BEGIN Supplied data

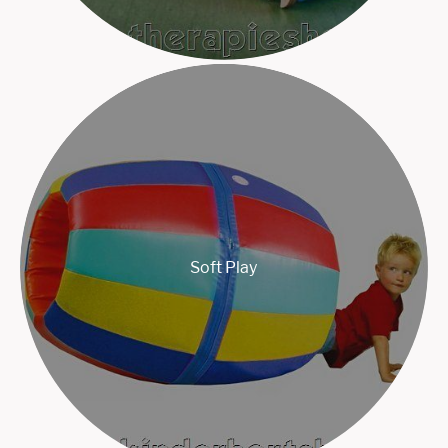
Soft Play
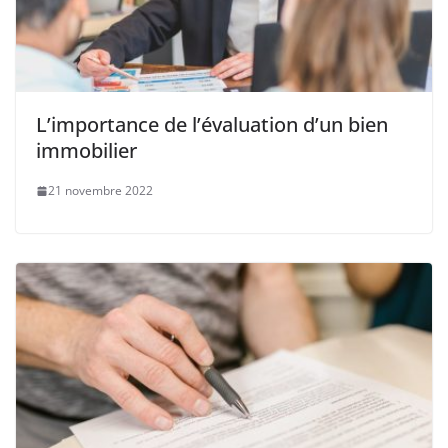
L’importance de l’évaluation d’un bien
immobilier
21 novembre 2022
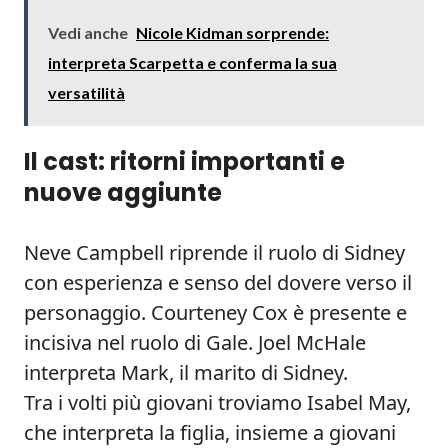
Vedi anche
Nicole Kidman sorprende:
interpreta Scarpetta e conferma la sua
versatilità
Il cast: ritorni importanti e
nuove aggiunte
Neve Campbell riprende il ruolo di Sidney
con esperienza e senso del dovere verso il
personaggio. Courteney Cox è presente e
incisiva nel ruolo di Gale. Joel McHale
interpreta Mark, il marito di Sidney.
Tra i volti più giovani troviamo Isabel May,
che interpreta la figlia, insieme a giovani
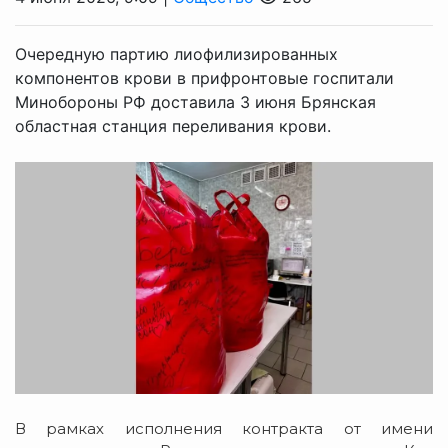
Очередную партию лиофилизированных
компонентов крови в прифронтовые госпитали
Минобороны РФ доставила 3 июня Брянская
областная станция переливания крови.
В рамках исполнения контракта от имени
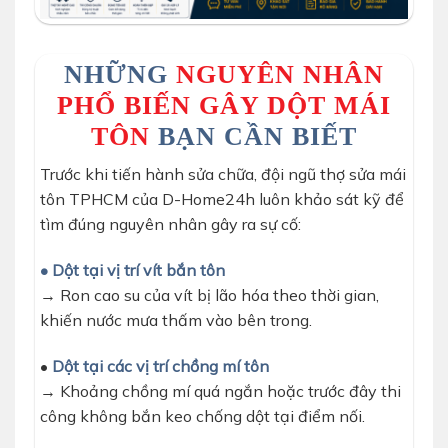
NHỮNG
NGUYÊN NHÂN
PHỔ BIẾN GÂY DỘT MÁI
TÔN
BẠN CẦN BIẾT
Trước khi tiến hành sửa chữa, đội ngũ thợ sửa mái
tôn TPHCM của D-Home24h luôn khảo sát kỹ để
tìm đúng nguyên nhân gây ra sự cố:
• Dột tại vị trí vít bắn tôn
→ Ron cao su của vít bị lão hóa theo thời gian,
khiến nước mưa thấm vào bên trong.
•
Dột tại các vị trí chồng mí tôn
→ Khoảng chồng mí quá ngắn hoặc trước đây thi
công không bắn keo chống dột tại điểm nối.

END Supplied data

### Brief
Print the text of every item above word for word, keeping each line as it is, and leave out the pictures.

### Finished task
Soft Play
L’importance de l’évaluation d’un bien
immobilier
21 novembre 2022
Vedi anche
Nicole Kidman sorprende:
interpreta Scarpetta e conferma la sua
versatilità
Il cast: ritorni importanti e
nuove aggiunte
Neve Campbell riprende il ruolo di Sidney
con esperienza e senso del dovere verso il
personaggio. Courteney Cox è presente e
incisiva nel ruolo di Gale. Joel McHale
interpreta Mark, il marito di Sidney.
Tra i volti più giovani troviamo Isabel May,
che interpreta la figlia, insieme a giovani
Очередную партию лиофилизированных
компонентов крови в прифронтовые госпитали
Минобороны РФ доставила 3 июня Брянская
областная станция переливания крови.
В рамках исполнения контракта от имени
NHỮNG
NGUYÊN NHÂN
PHỔ BIẾN GÂY DỘT MÁI
TÔN
BẠN CẦN BIẾT
Trước khi tiến hành sửa chữa, đội ngũ thợ sửa mái
tôn TPHCM của D-Home24h luôn khảo sát kỹ để
tìm đúng nguyên nhân gây ra sự cố:
• Dột tại vị trí vít bắn tôn
→ Ron cao su của vít bị lão hóa theo thời gian,
khiến nước mưa thấm vào bên trong.
•
Dột tại các vị trí chồng mí tôn
→ Khoảng chồng mí quá ngắn hoặc trước đây thi
công không bắn keo chống dột tại điểm nối.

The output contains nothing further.